Text-based hardware design files:
----

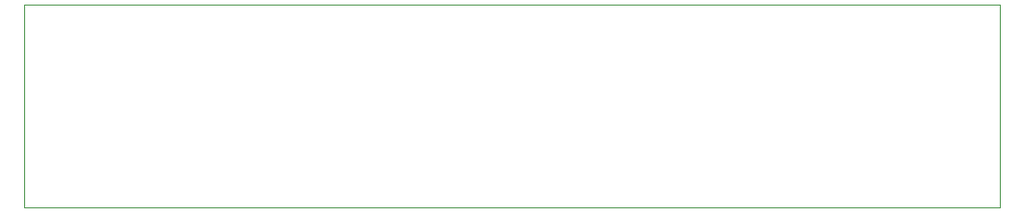
<source format=gko>
G75*
G70*
%OFA0B0*%
%FSLAX24Y24*%
%IPPOS*%
%LPD*%
%AMOC8*
5,1,8,0,0,1.08239X$1,22.5*
%
%ADD10C,0.0000*%
D10*
X000160Y000310D02*
X035160Y000310D01*
X035160Y007585D01*
X000160Y007585D01*
X000160Y000310D01*
M02*

</source>
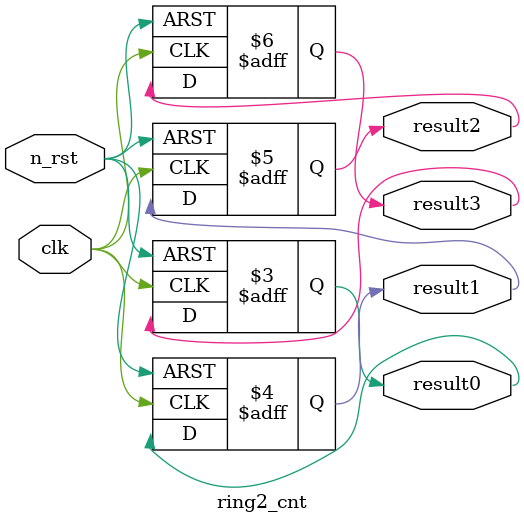
<source format=v>
module ring2_cnt(
    clk,
    n_rst,
    result0,
    result1,
    result2,
    result3,
);

input clk;
input n_rst;

output reg result0;
output reg result1;
output reg result2;
output reg result3;

always@(posedge clk or negedge n_rst) begin
    if(!n_rst) begin
        result0 <= 1'b1;
        result1 <= 1'b0;
        result2 <= 1'b0;
        result3 <= 1'b0;
        
    end
    else begin
        result0 <= result3;
        result1 <= result0;
        result2 <= result1;
        result3 <= result2;
    end
end

endmodule
</source>
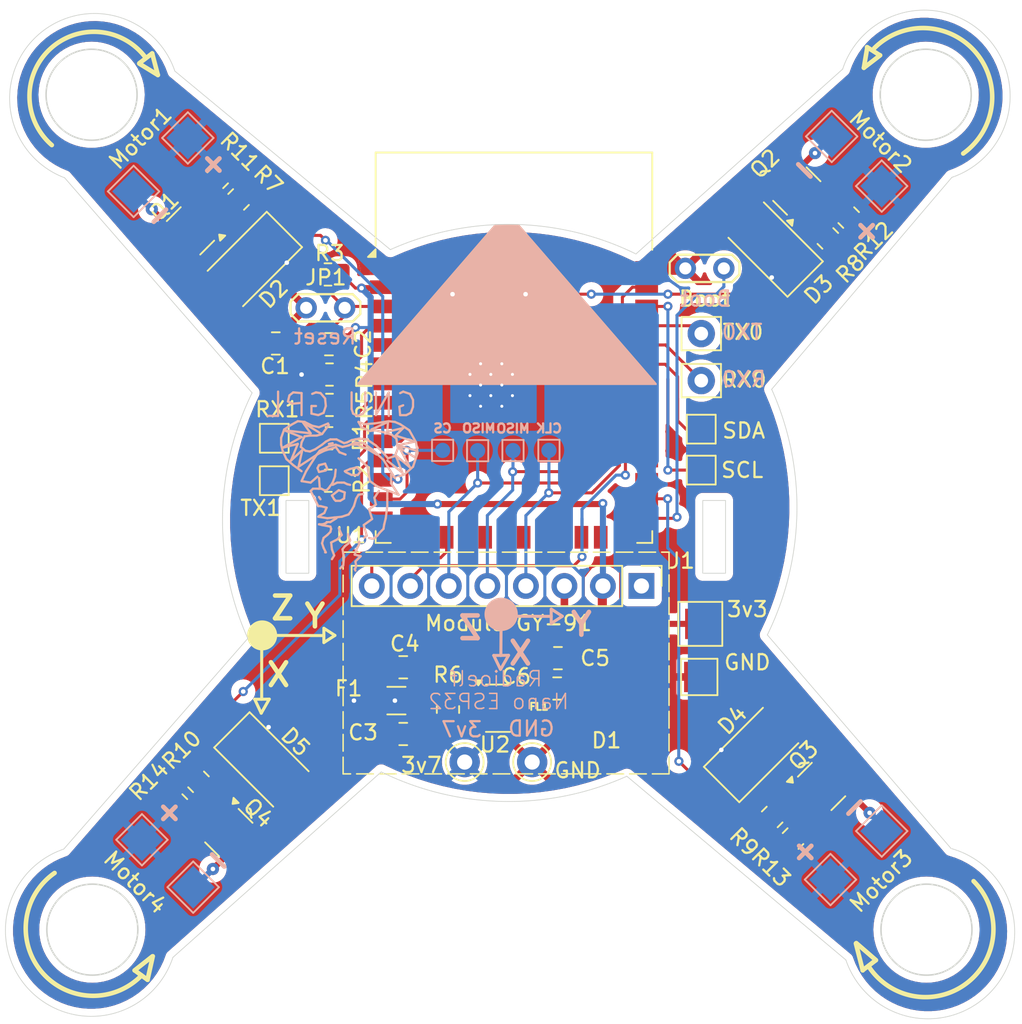
<source format=kicad_pcb>
(kicad_pcb
	(version 20241229)
	(generator "pcbnew")
	(generator_version "9.0")
	(general
		(thickness 1.6)
		(legacy_teardrops no)
	)
	(paper "A4")
	(layers
		(0 "F.Cu" signal)
		(2 "B.Cu" signal)
		(9 "F.Adhes" user "F.Adhesive")
		(11 "B.Adhes" user "B.Adhesive")
		(13 "F.Paste" user)
		(15 "B.Paste" user)
		(5 "F.SilkS" user "F.Silkscreen")
		(7 "B.SilkS" user "B.Silkscreen")
		(1 "F.Mask" user)
		(3 "B.Mask" user)
		(17 "Dwgs.User" user "User.Drawings")
		(19 "Cmts.User" user "User.Comments")
		(21 "Eco1.User" user "User.Eco1")
		(23 "Eco2.User" user "User.Eco2")
		(25 "Edge.Cuts" user)
		(27 "Margin" user)
		(31 "F.CrtYd" user "F.Courtyard")
		(29 "B.CrtYd" user "B.Courtyard")
		(35 "F.Fab" user)
		(33 "B.Fab" user)
		(39 "User.1" user)
		(41 "User.2" user)
		(43 "User.3" user)
		(45 "User.4" user)
		(47 "User.5" user)
		(49 "User.6" user)
		(51 "User.7" user)
		(53 "User.8" user)
		(55 "User.9" user)
	)
	(setup
		(pad_to_mask_clearance 0)
		(allow_soldermask_bridges_in_footprints no)
		(tenting front back)
		(grid_origin 115.4 133.9)
		(pcbplotparams
			(layerselection 0x00000000_00000000_55555555_5755f5ff)
			(plot_on_all_layers_selection 0x00000000_00000000_00000000_00000000)
			(disableapertmacros no)
			(usegerberextensions no)
			(usegerberattributes yes)
			(usegerberadvancedattributes yes)
			(creategerberjobfile yes)
			(dashed_line_dash_ratio 12.000000)
			(dashed_line_gap_ratio 3.000000)
			(svgprecision 4)
			(plotframeref no)
			(mode 1)
			(useauxorigin no)
			(hpglpennumber 1)
			(hpglpenspeed 20)
			(hpglpendiameter 15.000000)
			(pdf_front_fp_property_popups yes)
			(pdf_back_fp_property_popups yes)
			(pdf_metadata yes)
			(pdf_single_document no)
			(dxfpolygonmode yes)
			(dxfimperialunits yes)
			(dxfusepcbnewfont yes)
			(psnegative no)
			(psa4output no)
			(plot_black_and_white yes)
			(plotinvisibletext no)
			(sketchpadsonfab no)
			(plotpadnumbers no)
			(hidednponfab no)
			(sketchdnponfab yes)
			(crossoutdnponfab yes)
			(subtractmaskfromsilk no)
			(outputformat 1)
			(mirror no)
			(drillshape 0)
			(scaleselection 1)
			(outputdirectory "gerber/")
		)
	)
	(net 0 "")
	(net 1 "GND")
	(net 2 "Net-(JP1-B)")
	(net 3 "+3v3")
	(net 4 "Net-(U2-VIN)")
	(net 5 "SPI0_CS0_M")
	(net 6 "Net-(D2-A)")
	(net 7 "Net-(D3-A)")
	(net 8 "Net-(D4-A)")
	(net 9 "Net-(D5-A)")
	(net 10 "VDD_3v7")
	(net 11 "TX0")
	(net 12 "RX0")
	(net 13 "Net-(Q1-G)")
	(net 14 "Net-(Q2-G)")
	(net 15 "Net-(Q3-G)")
	(net 16 "Net-(Q4-G)")
	(net 17 "Net-(R1-Pad2)")
	(net 18 "RX1")
	(net 19 "Net-(R2-Pad2)")
	(net 20 "TX1")
	(net 21 "ADC_VOLTAGE ")
	(net 22 "Net-(U2-EN)")
	(net 23 "PWM1")
	(net 24 "PWM2")
	(net 25 "PWM3")
	(net 26 "PWM4")
	(net 27 "I2C0_SDA")
	(net 28 "I2C0_SCL")
	(net 29 "unconnected-(U1-IO2-Pad24)")
	(net 30 "unconnected-(U1-IO35-Pad7)")
	(net 31 "unconnected-(J1-Pin_1-Pad1)")
	(net 32 "unconnected-(U1-NC-Pad32)")
	(net 33 "unconnected-(U1-NC-Pad19)")
	(net 34 "unconnected-(U1-NC-Pad18)")
	(net 35 "unconnected-(U1-SENSOR_VN-Pad5)")
	(net 36 "SPI0_CLK")
	(net 37 "unconnected-(U1-IO16-Pad27)")
	(net 38 "unconnected-(U1-NC-Pad20)")
	(net 39 "unconnected-(U1-NC-Pad17)")
	(net 40 "SPI0_MOSI")
	(net 41 "SPI0_MISO")
	(net 42 "unconnected-(U1-IO15-Pad23)")
	(net 43 "unconnected-(U1-NC-Pad21)")
	(net 44 "unconnected-(U1-NC-Pad22)")
	(net 45 "unconnected-(U1-IO17-Pad28)")
	(net 46 "unconnected-(U2-NC-Pad4)")
	(net 47 "SPI0_CS1_B")
	(net 48 "SPI0_CS2")
	(net 49 "Net-(U2-VOUT)")
	(net 50 "Net-(JP2-B)")
	(net 51 "unconnected-(U1-IO12-Pad14)")
	(net 52 "unconnected-(U1-IO34-Pad6)")
	(footprint "Package_TO_SOT_SMD:SOT-23" (layer "F.Cu") (at 169.572702 118.455232 45))
	(footprint "Diode_SMD:D_SMA" (layer "F.Cu") (at 131.670146 84.210285 -135))
	(footprint "Resistor_SMD:R_0805_2012Metric" (layer "F.Cu") (at 137.04686 98.296071 180))
	(footprint "Diode_SMD:D_SMA" (layer "F.Cu") (at 133.170146 117.206857 -45))
	(footprint "TestPoint:TestPoint_Pad_1.5x1.5mm" (layer "F.Cu") (at 161.638038 97.596393))
	(footprint "TestPoint:TestPoint_Pad_2.0x2.0mm" (layer "F.Cu") (at 161.50436 111.236071))
	(footprint "RF_Module:ESP32-WROOM-32D" (layer "F.Cu") (at 149.288038 92.516393))
	(footprint "Resistor_SMD:R_0805_2012Metric" (layer "F.Cu") (at 171.35936 80.946071 135))
	(footprint "Resistor_SMD:R_0805_2012Metric" (layer "F.Cu") (at 137.09686 95.496071 180))
	(footprint "TestPoint:TestPoint_2Pads_Pitch2.54mm_Drill0.8mm" (layer "F.Cu") (at 160.588038 84.296393))
	(footprint "Capacitor_SMD:C_0805_2012Metric" (layer "F.Cu") (at 133.58436 89.246071))
	(footprint "Resistor_SMD:R_0805_2012Metric" (layer "F.Cu") (at 137.125538 91.296393))
	(footprint "Resistor_SMD:R_0805_2012Metric" (layer "F.Cu") (at 128.489125 118.150836 -45))
	(footprint "Capacitor_SMD:C_0805_2012Metric" (layer "F.Cu") (at 141.988038 114.996393 180))
	(footprint "Resistor_SMD:R_0805_2012Metric" (layer "F.Cu") (at 127.064125 119.650836 -45))
	(footprint "Capacitor_SMD:C_0805_2012Metric" (layer "F.Cu") (at 141.988038 110.596393 180))
	(footprint "Resistor_SMD:R_0805_2012Metric" (layer "F.Cu") (at 166.314125 120.466306 45))
	(footprint "Fuse:Fuse_1206_3216Metric" (layer "F.Cu") (at 141.538038 112.796393))
	(footprint "TestPoint:TestPoint_2Pads_Pitch2.54mm_Drill0.8mm" (layer "F.Cu") (at 135.588038 86.896393))
	(footprint "Resistor_SMD:R_0805_2012Metric" (layer "F.Cu") (at 167.689125 121.891306 45))
	(footprint "Resistor_SMD:R_0805_2012Metric" (layer "F.Cu") (at 129.754595 78.325836 -135))
	(footprint "Connector_Pin:Pin_D0.9mm_L10.0mm_W2.4mm_FlatFork" (layer "F.Cu") (at 161.638038 91.696393))
	(footprint "TestPoint:TestPoint_Pad_1.5x1.5mm" (layer "F.Cu") (at 133.48436 95.496071))
	(footprint "Package_TO_SOT_SMD:SOT-23" (layer "F.Cu") (at 167.938038 79.196393 135))
	(footprint "TestPoint:TestPoint_Pad_1.5x1.5mm" (layer "F.Cu") (at 161.638038 94.896393))
	(footprint "Connector_Pin:Pin_D0.9mm_L10.0mm_W2.4mm_FlatFork" (layer "F.Cu") (at 161.638038 88.596393))
	(footprint "Package_TO_SOT_SMD:SOT-23" (layer "F.Cu") (at 127.95936 81.821071 -135))
	(footprint "Resistor_SMD:R_0805_2012Metric" (layer "F.Cu") (at 137.125538 93.296393 180))
	(footprint "Connector_PinHeader_2.54mm:PinHeader_1x08_P2.54mm_Vertical" (layer "F.Cu") (at 157.69436 105.236071 -90))
	(footprint "Diode_SMD:D_SMA" (layer "F.Cu") (at 166.00936 82.521071 135))
	(footprint "KNH16C104DA5TS:FIL_KNH16C104DA5TS" (layer "F.Cu") (at 152.088038 113.946393))
	(footprint "Resistor_SMD:R_0805_2012Metric" (layer "F.Cu") (at 144.938038 113.383893 -90))
	(footprint "Connector_Pin:Pin_D1.0mm_L10.0mm" (layer "F.Cu") (at 146.038038 116.846393))
	(footprint "TestPoint:TestPoint_Pad_2.5x2.5mm" (layer "F.Cu") (at 161.57436 107.736071))
	(footprint "Resistor_SMD:R_0805_2012Metric" (layer "F.Cu") (at 131.129595 79.750836 -135))
	(footprint "Resistor_SMD:R_0805_2012Metric" (layer "F.Cu") (at 169.98436 82.321071 135))
	(footprint "Capacitor_SMD:C_0805_2012Metric" (layer "F.Cu") (at 152.188038 109.996393))
	(footprint "Package_TO_SOT_SMD:SOT-23-5" (layer "F.Cu") (at 148.238038 113.296393))
	(footprint "Connector_Pin:Pin_D1.0mm_L10.0mm" (layer "F.Cu") (at 150.488038 116.846393))
	(footprint "Resistor_SMD:R_0805_2012Metric" (layer "F.Cu") (at 137.025538 84.696393 180))
	(footprint "Capacitor_SMD:C_0805_2012Metric" (layer "F.Cu") (at 137.088038 89.296393))
	(footprint "Diode_SMD:D_SMA"
		(layer "F.Cu")
		(uuid "e2318a21-87b9-4386-8d91-218ab5e65f2f")
		(at 165.45936 115.846071 45)
		(descr "Diode SMA (DO-214AC)")
		(tags "Diode SMA (DO-214AC)")
		(property "Reference" "D4"
			(at 0 -2.5 45)
			(layer "F.SilkS")
			(uuid "7aff6f06-cda8-4919-b8eb-74c0ba469a32")
			(effects
				(font
					(size 1 1)
					(thickness 0.15)
				)
			)
		)
		(property "Value" "STPS1L30A"
			(at 0 2.600001 45)
			(layer "F.Fab")
			(uuid "c3cd07f6-1eeb-408e-9f63-dc4ba4f82ae6")
			(effects
				(font
					(size 1 1)
					(thickness 0.15)
				)
			)
		)
		(property "Datasheet" "http://www.vishay.com/docs/88525/1n5817.pdf"
			(at 0 0 45)
			(unlocked yes)
			(layer "F.Fab")
			(hide yes)
			(uuid "24973d77-13c7-4d92-8e59-2ec74f0e09db")
			(effects
				(font
					(size 1.27 1.27)
					(thickness 0.15)
				)
			)
		)
		(property "Description" "40V 1A Schottky Barrier Rectifier Diode, DO-41"
			(at 0 0 45)
			(unlocked yes)
			(layer "F.Fab")
			(hide yes)
			(uuid "cf9376c7-b2ab-43db-ba3b-b6ee4d9421ee")
			(effects
				(font
					(size 1.27 1.27)
					(thickness 0.15)
				)
			)
		)
		(property ki_fp_filters "D*DO?41*")
		(path "/0f6d1cdf-028e-4dae-b9d2-03328a5327e5/520a952c-83d4-4d6a-a37d-0cd82c2d3c82")
		(sheetname "Motors")
		(sheetfile "motors.kicad_sch")
		(attr smd)
		(fp_line
			(start -3.51 -1.65)
			(end -3.51 1.65)
			(stroke
				(width 0.12)
				(type solid)
			)
			(layer "F.SilkS")
			(uuid "63faac3d-9e92-406e-9dff-568f40d972d0")
		)
		(fp_line
			(start -3.51 -1.65)
			(end 2 -1.65)
			(stroke
				(width 0.12)
				(type solid)
			)
			(layer "F.SilkS")
			(uuid "4087a585-f240-4d31-aa80-e5f4d06781f6")
		)
		(fp_line
			(start -3.51 1.65)
			(end 2 1.65)
			(stroke
				(width 0.12)
				(type solid)
			)
			(layer "F.SilkS")
			(uuid "d29f822a-8c02-4404-97eb-d3754a29067f")
		)
		(fp_line
			(start -3.5 -1.75)
			(end 3.5 -1.75)
			(stroke
				(width 0.05)
				(type solid)
			)
			(layer "F.CrtYd")
			(uuid "b4336235-5ca4-4be7-ab1a-8fecbf14cf79")
		)
		(fp_line
			(start -3.5 1.75)
			(end -3.5 -1.75)
			(stroke
				(width 0.05)
				(type solid)
			)
			(layer "F.CrtYd")
			(uuid "6ec88a9f-4780-4916-b906-1a4f8ab51ed7")
		)
		(fp_line
			(start 3.5 -1.75)
			(end 3.5 1.75)
			(stroke
				(width 0.05)
				(type solid)
			)
			(layer "F.CrtYd")
			(uuid "a27dd8a3-7450-4b68-a06f-13be41c9671f")
		)
		(fp_line
			(start 3.5 1.75)
			(end -3.5 1.75)
			(stroke
				(width 0.05)
				(type solid)
			)
			(layer "F.CrtYd")
			(uuid "78b27423-1ddc-40cb-988e-92749ea26f1d")
		)
		(fp_line
			(start -0.64944 -0.799079)
			(end -0.64944 0.80112)
			(stroke
				(width 0.1)
				(type solid)
			)
			(layer "F.Fab")
			(uuid "2ea2a256-e2a5-433b-9745-b2436d233b47")
		)
		(fp_line
			(start -2.3 1.5)
			(end -2.3 -1.5)
			(stroke
				(width 0.1)
				(type solid)
			)
			(layer "F.Fab")
			(uuid "b26ac85d-7608-482c-9262-394b4c8f21ae")
		)
		(fp_line
			(start -0.64944 0.00102)
			(end -1.55114 0.00102)
			(stroke
				(width 0.1)
				(type solid)
			)
			(layer "F.Fab")
			(uuid "987cc6ac-8383-4068-8b15-cc1deca464e2")
		)
		(fp_line
			(start -0.64944 0.00102)
			(end 0.50118 -0.79908)
			(stroke
				(width 0.1)
				(type solid)
			)
			(layer "F.Fab")
			(uuid "94d06eea-d0ef-4f0b-88eb-d01ec626a096")
		)
		(fp_line
			(start -0.64944 0.00102)
			(end 0.50118 0.75032)
			(stroke
				(width 0.1)
				(type solid)
			)
			(layer "F.Fab")
			(uuid "bd77a91c-b25c-4da0-870f-b28798888aea")
		)
		(fp_line
			(start 0.50118 0.00102)
			(end 1.4994 0.00102)
			(stroke
				(width 0.1)
				(type solid)
			)
			(layer "F.Fab")
			(uuid "85c0f90c-b553-406f-a1f7-cabeb770da38")
		)
		(fp_line
			(start 2.3 -1.5)
			(end -2.3 -1.5)
			(stroke
				(width 0.1)
				(type solid)
			)
			(layer "F.Fab")
			(uuid "5ff99ce2-3c88-41a5-b862-fb7424b56b48")
		)
		(fp_line
			(start 2.3 -1.5)
			(end 2.3 1.5)
			(stroke
				(width 0.1)
				(type solid)
			)
			(layer "F.Fab")
			(uuid "abcf56fc-a313-4f4d-8ec6-2f4ee77be546")
		)
		(fp_line
			(start 0.50118 0.75032)
			(end 0.50118 -0.79908)
			(stroke
				(width 0.1)
				(type solid)
			)
			(layer "F.Fab")
			(uuid "9c89367a-a87b-4f28-b02f-cb4e38a22ac3")
		)
		(fp_line
			(start 2.3 1.5)
			(end -2.3 1.5)
			(stroke
				(width 0.1)
				(type solid)
			)
			(layer "F.Fab")
			(uuid "5b623b9c-6a1d-45ae-bee9-5fd8c9bbdf13")
		)
		(fp_text user "${REFERENCE}"
			(at 0 -2.5 45)
			(layer "F.Fab")
			(uuid "e62eb8a4-bafe-4198-8402-31a707e6a83d")
			(effects
				(fo
... [460674 chars truncated]
</source>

----

**BRIEF**
Only a number is expected here: how many lines of the records above contain "Silkscreen".

**PROBLEM SOLUTION**
2